> _Work request_: Could you copy every line of the listing below, character for character, with nothing changed or left out?
# # # # #
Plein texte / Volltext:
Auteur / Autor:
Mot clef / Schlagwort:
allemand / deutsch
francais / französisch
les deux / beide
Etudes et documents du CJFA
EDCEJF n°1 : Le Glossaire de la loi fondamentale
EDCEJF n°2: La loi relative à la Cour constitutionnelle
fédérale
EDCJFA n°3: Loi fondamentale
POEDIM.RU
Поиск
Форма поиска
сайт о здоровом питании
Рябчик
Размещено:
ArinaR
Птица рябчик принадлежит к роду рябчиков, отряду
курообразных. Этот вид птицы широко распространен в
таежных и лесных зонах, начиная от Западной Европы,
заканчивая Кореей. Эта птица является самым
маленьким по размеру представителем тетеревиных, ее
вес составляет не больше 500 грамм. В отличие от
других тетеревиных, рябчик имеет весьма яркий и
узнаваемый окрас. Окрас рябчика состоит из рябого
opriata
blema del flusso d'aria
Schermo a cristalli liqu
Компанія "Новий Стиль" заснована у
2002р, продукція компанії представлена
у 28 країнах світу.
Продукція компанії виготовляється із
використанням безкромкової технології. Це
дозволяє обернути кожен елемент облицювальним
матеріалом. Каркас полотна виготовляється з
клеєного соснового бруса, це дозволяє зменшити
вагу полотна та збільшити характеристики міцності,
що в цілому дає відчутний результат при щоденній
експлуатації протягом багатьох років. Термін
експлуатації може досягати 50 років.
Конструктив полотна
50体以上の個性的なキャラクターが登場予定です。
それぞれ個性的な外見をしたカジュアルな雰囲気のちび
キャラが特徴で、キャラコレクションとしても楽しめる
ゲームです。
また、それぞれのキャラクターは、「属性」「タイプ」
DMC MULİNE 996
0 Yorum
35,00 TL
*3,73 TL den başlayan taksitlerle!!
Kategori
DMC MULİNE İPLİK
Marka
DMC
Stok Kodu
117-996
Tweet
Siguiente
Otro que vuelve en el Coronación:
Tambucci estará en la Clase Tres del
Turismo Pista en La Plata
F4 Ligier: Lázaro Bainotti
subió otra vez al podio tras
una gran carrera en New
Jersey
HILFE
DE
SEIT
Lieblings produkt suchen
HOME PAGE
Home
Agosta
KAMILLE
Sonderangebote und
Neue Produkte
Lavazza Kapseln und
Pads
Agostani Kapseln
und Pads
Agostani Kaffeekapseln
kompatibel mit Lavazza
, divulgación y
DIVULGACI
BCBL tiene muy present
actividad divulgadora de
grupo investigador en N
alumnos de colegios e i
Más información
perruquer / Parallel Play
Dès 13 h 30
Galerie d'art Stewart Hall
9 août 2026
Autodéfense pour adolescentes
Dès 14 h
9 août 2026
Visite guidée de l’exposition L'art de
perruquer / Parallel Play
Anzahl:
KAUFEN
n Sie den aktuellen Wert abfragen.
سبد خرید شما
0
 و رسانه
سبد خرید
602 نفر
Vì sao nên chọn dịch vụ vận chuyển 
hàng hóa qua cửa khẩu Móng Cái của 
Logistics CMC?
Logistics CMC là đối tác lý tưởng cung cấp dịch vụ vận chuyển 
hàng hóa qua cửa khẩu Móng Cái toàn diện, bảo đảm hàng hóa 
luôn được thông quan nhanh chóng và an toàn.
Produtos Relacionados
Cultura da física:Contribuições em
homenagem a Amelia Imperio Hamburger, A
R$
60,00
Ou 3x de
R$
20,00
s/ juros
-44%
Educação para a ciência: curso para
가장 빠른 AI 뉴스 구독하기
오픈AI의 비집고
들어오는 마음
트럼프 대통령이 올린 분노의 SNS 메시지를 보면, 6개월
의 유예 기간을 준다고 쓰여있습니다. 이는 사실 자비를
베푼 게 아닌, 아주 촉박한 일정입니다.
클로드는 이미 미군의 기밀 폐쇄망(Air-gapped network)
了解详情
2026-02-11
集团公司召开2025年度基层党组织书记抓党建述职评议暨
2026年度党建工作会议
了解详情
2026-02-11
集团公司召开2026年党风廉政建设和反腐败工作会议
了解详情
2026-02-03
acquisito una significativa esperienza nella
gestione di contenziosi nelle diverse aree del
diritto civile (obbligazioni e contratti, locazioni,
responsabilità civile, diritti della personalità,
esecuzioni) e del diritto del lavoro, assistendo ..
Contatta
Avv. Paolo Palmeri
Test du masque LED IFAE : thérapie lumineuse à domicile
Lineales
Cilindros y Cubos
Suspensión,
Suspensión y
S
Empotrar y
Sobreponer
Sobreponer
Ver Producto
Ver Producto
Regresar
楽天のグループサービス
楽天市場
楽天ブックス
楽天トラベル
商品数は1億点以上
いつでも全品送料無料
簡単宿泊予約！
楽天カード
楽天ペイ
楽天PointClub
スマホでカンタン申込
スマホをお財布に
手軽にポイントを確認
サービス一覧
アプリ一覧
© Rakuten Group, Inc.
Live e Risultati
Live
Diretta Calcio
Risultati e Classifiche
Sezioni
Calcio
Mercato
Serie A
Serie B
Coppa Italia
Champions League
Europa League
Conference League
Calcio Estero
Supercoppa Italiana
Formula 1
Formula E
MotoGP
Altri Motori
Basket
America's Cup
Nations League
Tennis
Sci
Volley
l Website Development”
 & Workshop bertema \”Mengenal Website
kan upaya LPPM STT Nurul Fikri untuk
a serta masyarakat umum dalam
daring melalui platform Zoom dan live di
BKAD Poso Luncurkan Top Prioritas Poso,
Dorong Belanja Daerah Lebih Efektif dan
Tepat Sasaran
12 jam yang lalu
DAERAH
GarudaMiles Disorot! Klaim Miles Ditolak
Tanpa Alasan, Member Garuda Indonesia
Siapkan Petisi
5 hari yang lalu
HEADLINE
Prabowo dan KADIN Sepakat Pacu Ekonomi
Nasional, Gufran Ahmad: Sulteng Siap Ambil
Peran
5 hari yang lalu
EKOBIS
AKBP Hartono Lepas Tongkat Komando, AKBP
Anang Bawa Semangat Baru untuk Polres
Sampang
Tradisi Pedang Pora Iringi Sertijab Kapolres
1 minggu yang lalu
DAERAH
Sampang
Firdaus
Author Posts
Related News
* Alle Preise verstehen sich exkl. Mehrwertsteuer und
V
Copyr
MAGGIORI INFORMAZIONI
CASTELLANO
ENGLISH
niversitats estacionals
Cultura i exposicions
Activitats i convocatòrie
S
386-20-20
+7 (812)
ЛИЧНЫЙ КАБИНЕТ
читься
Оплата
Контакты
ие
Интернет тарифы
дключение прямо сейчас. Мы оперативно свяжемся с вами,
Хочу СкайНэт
# # # # #
> _Exercise result_:
Plein texte / Volltext:
Auteur / Autor:
Mot clef / Schlagwort:
allemand / deutsch
francais / französisch
les deux / beide
Etudes et documents du CJFA
EDCEJF n°1 : Le Glossaire de la loi fondamentale
EDCEJF n°2: La loi relative à la Cour constitutionnelle
fédérale
EDCJFA n°3: Loi fondamentale
POEDIM.RU
Поиск
Форма поиска
сайт о здоровом питании
Рябчик
Размещено:
ArinaR
Птица рябчик принадлежит к роду рябчиков, отряду
курообразных. Этот вид птицы широко распространен в
таежных и лесных зонах, начиная от Западной Европы,
заканчивая Кореей. Эта птица является самым
маленьким по размеру представителем тетеревиных, ее
вес составляет не больше 500 грамм. В отличие от
других тетеревиных, рябчик имеет весьма яркий и
узнаваемый окрас. Окрас рябчика состоит из рябого
opriata
blema del flusso d'aria
Schermo a cristalli liqu
Компанія "Новий Стиль" заснована у
2002р, продукція компанії представлена
у 28 країнах світу.
Продукція компанії виготовляється із
використанням безкромкової технології. Це
дозволяє обернути кожен елемент облицювальним
матеріалом. Каркас полотна виготовляється з
клеєного соснового бруса, це дозволяє зменшити
вагу полотна та збільшити характеристики міцності,
що в цілому дає відчутний результат при щоденній
експлуатації протягом багатьох років. Термін
експлуатації може досягати 50 років.
Конструктив полотна
50体以上の個性的なキャラクターが登場予定です。
それぞれ個性的な外見をしたカジュアルな雰囲気のちび
キャラが特徴で、キャラコレクションとしても楽しめる
ゲームです。
また、それぞれのキャラクターは、「属性」「タイプ」
DMC MULİNE 996
0 Yorum
35,00 TL
*3,73 TL den başlayan taksitlerle!!
Kategori
DMC MULİNE İPLİK
Marka
DMC
Stok Kodu
117-996
Tweet
Siguiente
Otro que vuelve en el Coronación:
Tambucci estará en la Clase Tres del
Turismo Pista en La Plata
F4 Ligier: Lázaro Bainotti
subió otra vez al podio tras
una gran carrera en New
Jersey
HILFE
DE
SEIT
Lieblings produkt suchen
HOME PAGE
Home
Agosta
KAMILLE
Sonderangebote und
Neue Produkte
Lavazza Kapseln und
Pads
Agostani Kapseln
und Pads
Agostani Kaffeekapseln
kompatibel mit Lavazza
, divulgación y
DIVULGACI
BCBL tiene muy present
actividad divulgadora de
grupo investigador en N
alumnos de colegios e i
Más información
perruquer / Parallel Play
Dès 13 h 30
Galerie d'art Stewart Hall
9 août 2026
Autodéfense pour adolescentes
Dès 14 h
9 août 2026
Visite guidée de l’exposition L'art de
perruquer / Parallel Play
Anzahl:
KAUFEN
n Sie den aktuellen Wert abfragen.
سبد خرید شما
0
 و رسانه
سبد خرید
602 نفر
Vì sao nên chọn dịch vụ vận chuyển 
hàng hóa qua cửa khẩu Móng Cái của 
Logistics CMC?
Logistics CMC là đối tác lý tưởng cung cấp dịch vụ vận chuyển 
hàng hóa qua cửa khẩu Móng Cái toàn diện, bảo đảm hàng hóa 
luôn được thông quan nhanh chóng và an toàn.
Produtos Relacionados
Cultura da física:Contribuições em
homenagem a Amelia Imperio Hamburger, A
R$
60,00
Ou 3x de
R$
20,00
s/ juros
-44%
Educação para a ciência: curso para
가장 빠른 AI 뉴스 구독하기
오픈AI의 비집고
들어오는 마음
트럼프 대통령이 올린 분노의 SNS 메시지를 보면, 6개월
의 유예 기간을 준다고 쓰여있습니다. 이는 사실 자비를
베푼 게 아닌, 아주 촉박한 일정입니다.
클로드는 이미 미군의 기밀 폐쇄망(Air-gapped network)
了解详情
2026-02-11
集团公司召开2025年度基层党组织书记抓党建述职评议暨
2026年度党建工作会议
了解详情
2026-02-11
集团公司召开2026年党风廉政建设和反腐败工作会议
了解详情
2026-02-03
acquisito una significativa esperienza nella
gestione di contenziosi nelle diverse aree del
diritto civile (obbligazioni e contratti, locazioni,
responsabilità civile, diritti della personalità,
esecuzioni) e del diritto del lavoro, assistendo ..
Contatta
Avv. Paolo Palmeri
Test du masque LED IFAE : thérapie lumineuse à domicile
Lineales
Cilindros y Cubos
Suspensión,
Suspensión y
S
Empotrar y
Sobreponer
Sobreponer
Ver Producto
Ver Producto
Regresar
楽天のグループサービス
楽天市場
楽天ブックス
楽天トラベル
商品数は1億点以上
いつでも全品送料無料
簡単宿泊予約！
楽天カード
楽天ペイ
楽天PointClub
スマホでカンタン申込
スマホをお財布に
手軽にポイントを確認
サービス一覧
アプリ一覧
© Rakuten Group, Inc.
Live e Risultati
Live
Diretta Calcio
Risultati e Classifiche
Sezioni
Calcio
Mercato
Serie A
Serie B
Coppa Italia
Champions League
Europa League
Conference League
Calcio Estero
Supercoppa Italiana
Formula 1
Formula E
MotoGP
Altri Motori
Basket
America's Cup
Nations League
Tennis
Sci
Volley
l Website Development”
 & Workshop bertema \”Mengenal Website
kan upaya LPPM STT Nurul Fikri untuk
a serta masyarakat umum dalam
daring melalui platform Zoom dan live di
BKAD Poso Luncurkan Top Prioritas Poso,
Dorong Belanja Daerah Lebih Efektif dan
Tepat Sasaran
12 jam yang lalu
DAERAH
GarudaMiles Disorot! Klaim Miles Ditolak
Tanpa Alasan, Member Garuda Indonesia
Siapkan Petisi
5 hari yang lalu
HEADLINE
Prabowo dan KADIN Sepakat Pacu Ekonomi
Nasional, Gufran Ahmad: Sulteng Siap Ambil
Peran
5 hari yang lalu
EKOBIS
AKBP Hartono Lepas Tongkat Komando, AKBP
Anang Bawa Semangat Baru untuk Polres
Sampang
Tradisi Pedang Pora Iringi Sertijab Kapolres
1 minggu yang lalu
DAERAH
Sampang
Firdaus
Author Posts
Related News
* Alle Preise verstehen sich exkl. Mehrwertsteuer und
V
Copyr
MAGGIORI INFORMAZIONI
CASTELLANO
ENGLISH
niversitats estacionals
Cultura i exposicions
Activitats i convocatòrie
S
386-20-20
+7 (812)
ЛИЧНЫЙ КАБИНЕТ
читься
Оплата
Контакты
ие
Интернет тарифы
дключение прямо сейчас. Мы оперативно свяжемся с вами,
Хочу СкайНэт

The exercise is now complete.